Eres morena y tienes que estar radiante, es tu prueba de fuego. Y nunca mejor dicho.

Buscas los complementos perfectos y te compras unos pendientes de botón y un bolso crossbody negro y rojo tejido a mano. Ambos hacen juego con el vestido.

Llega el día tan esperado de la cena (y odiado a la vez) porque irás sola. A primera hora de la tarde vas a la peluquería para que te corten y tiñan esos dichosos pelos.

Sales muy guapa. Llegas a casa, te duchas, te arreglas y vas a cenar.

Coges el móvil cargado al máximo porque al menos no te aburrirás: jugarás, entrarás en tus redes sociales y la cena se hará más soportable.

Estás ya en frente de la puerta del restaurante. No sé si por el vestido o por los nervios que te invaden, ves reflejada tu cara enrojecida en la placa de la entrada y piensas:

– ¿Qué hago aquí? y para más inri… ¡¡¡¡Sola!!!!

Aguardas cinco minutos para sobreponerte. Los minutos que necesitará tu mente para decirte:

– Tu vales mucho más que todas las tonterías que llevas dentro.

Aunque no te lo acabas de creer, te da la seguridad suficiente para entrar con elegancia. Te sientas, miras la carta, pides lo que te apetece. Luego das unos sorbos de la primera copa de vino blanco.

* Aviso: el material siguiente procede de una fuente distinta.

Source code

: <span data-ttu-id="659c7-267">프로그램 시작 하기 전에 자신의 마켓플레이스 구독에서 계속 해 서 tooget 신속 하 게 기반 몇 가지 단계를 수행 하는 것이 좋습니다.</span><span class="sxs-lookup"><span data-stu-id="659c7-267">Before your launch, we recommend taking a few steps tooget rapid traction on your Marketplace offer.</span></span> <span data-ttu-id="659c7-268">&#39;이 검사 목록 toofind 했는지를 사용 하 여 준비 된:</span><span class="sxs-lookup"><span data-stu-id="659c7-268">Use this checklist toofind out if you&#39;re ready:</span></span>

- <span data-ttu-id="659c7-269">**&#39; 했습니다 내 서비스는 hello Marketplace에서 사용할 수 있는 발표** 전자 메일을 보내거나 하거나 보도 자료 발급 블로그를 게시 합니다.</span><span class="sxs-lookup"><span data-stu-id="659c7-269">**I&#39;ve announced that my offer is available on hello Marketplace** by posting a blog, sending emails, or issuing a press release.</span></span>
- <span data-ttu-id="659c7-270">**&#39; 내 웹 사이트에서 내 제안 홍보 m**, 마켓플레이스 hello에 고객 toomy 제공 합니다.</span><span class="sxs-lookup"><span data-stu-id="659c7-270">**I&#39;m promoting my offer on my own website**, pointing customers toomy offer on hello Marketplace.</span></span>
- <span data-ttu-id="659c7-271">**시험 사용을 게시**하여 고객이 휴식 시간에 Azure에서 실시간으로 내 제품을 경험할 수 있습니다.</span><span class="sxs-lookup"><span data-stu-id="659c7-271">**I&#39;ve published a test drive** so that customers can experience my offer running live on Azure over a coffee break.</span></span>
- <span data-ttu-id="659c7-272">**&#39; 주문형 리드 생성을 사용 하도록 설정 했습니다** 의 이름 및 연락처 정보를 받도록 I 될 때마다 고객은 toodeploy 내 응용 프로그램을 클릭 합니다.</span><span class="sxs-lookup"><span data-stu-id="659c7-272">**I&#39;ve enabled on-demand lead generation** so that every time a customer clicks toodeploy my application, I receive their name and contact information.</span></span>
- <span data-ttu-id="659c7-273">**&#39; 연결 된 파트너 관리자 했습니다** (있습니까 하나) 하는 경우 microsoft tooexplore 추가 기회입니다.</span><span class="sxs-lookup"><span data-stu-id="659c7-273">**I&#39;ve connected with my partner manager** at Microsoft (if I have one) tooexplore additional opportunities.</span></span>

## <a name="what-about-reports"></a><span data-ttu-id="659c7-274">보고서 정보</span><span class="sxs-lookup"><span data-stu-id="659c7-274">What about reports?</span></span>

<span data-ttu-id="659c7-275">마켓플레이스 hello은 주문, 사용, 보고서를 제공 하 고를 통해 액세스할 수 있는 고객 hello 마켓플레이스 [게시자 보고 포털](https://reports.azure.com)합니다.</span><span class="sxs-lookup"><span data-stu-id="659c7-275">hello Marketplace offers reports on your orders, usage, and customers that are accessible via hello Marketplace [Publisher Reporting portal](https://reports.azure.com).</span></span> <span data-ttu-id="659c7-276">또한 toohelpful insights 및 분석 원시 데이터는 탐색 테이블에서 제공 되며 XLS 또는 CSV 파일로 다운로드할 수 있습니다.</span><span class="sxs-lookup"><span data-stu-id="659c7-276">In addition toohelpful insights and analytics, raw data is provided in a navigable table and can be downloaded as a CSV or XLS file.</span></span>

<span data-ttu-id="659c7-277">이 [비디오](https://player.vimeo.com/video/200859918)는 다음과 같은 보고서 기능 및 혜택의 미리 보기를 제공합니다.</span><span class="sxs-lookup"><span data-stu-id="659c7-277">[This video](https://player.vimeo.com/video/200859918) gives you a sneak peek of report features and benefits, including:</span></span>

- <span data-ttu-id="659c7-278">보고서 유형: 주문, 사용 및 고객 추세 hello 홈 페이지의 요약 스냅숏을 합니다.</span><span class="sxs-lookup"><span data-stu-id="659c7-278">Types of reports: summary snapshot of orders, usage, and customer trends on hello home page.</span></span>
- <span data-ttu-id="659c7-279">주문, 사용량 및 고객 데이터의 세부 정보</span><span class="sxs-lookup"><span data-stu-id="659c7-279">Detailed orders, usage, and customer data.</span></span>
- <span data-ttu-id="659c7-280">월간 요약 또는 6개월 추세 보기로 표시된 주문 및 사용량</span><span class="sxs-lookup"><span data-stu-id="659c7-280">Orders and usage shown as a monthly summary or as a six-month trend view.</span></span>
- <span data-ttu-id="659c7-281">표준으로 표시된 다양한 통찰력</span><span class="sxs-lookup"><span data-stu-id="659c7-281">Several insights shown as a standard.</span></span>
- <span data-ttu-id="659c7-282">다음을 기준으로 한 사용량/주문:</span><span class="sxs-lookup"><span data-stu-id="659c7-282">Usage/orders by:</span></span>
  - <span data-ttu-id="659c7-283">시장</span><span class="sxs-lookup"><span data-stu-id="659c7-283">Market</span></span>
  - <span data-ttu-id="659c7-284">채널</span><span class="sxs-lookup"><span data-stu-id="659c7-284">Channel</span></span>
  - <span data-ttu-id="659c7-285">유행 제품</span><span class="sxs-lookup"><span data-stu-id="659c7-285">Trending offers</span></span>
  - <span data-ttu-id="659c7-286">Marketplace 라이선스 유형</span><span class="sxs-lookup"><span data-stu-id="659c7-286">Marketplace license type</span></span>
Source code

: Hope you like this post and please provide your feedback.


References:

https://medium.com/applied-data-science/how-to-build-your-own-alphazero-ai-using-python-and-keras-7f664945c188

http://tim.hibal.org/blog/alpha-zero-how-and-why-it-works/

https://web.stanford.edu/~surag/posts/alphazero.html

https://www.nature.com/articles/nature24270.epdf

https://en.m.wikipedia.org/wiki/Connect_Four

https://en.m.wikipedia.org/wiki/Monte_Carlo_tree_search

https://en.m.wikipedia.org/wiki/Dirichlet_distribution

Estás enganchada al móvil sin mirar al resto de comensales por lo que pudieran pensar de ti. Levantas la vista un momento y te das cuenta que eres una más del restaurante y que nadie te mira. Los comensales de cada mesa están en sus cosas. Disfrutas de la cena y de tu segunda copa de vino.

Te relajas.

Y entonces te saluda una pareja que bien podrían ser tus padres y te dicen:

– Te felicitamos porque llevas un vestido precioso, estás fantástica e irradias serenidad.

Tu autoestima sube a toda velocidad hasta lo más alto de la torre Burj Khalifa. PUNTO DE INFLEXIÓN TOTAL. En definitiva, la motivación que necesitabas.

En este momento te das cuenta que tu vida no se ha acabado con el divorcio ni por ser una cuarentona. De que hay vida después de tu ex.

Entras en tu segunda juventud y te conviertes en dueña de tu vida.

Y todas aquellas frases de auto-ayuda que intentabas creerte empiezan a cobrar algún sentido.

Es a partir de este momento que disfrutarás de tus amigos y su familia sin envidias; de las noches de cenas en solitario con un buen manjar y una copa de buen vino. De relativizar muchas cosas y valorar otras. Y como no, del arte de la seducción con elegancia.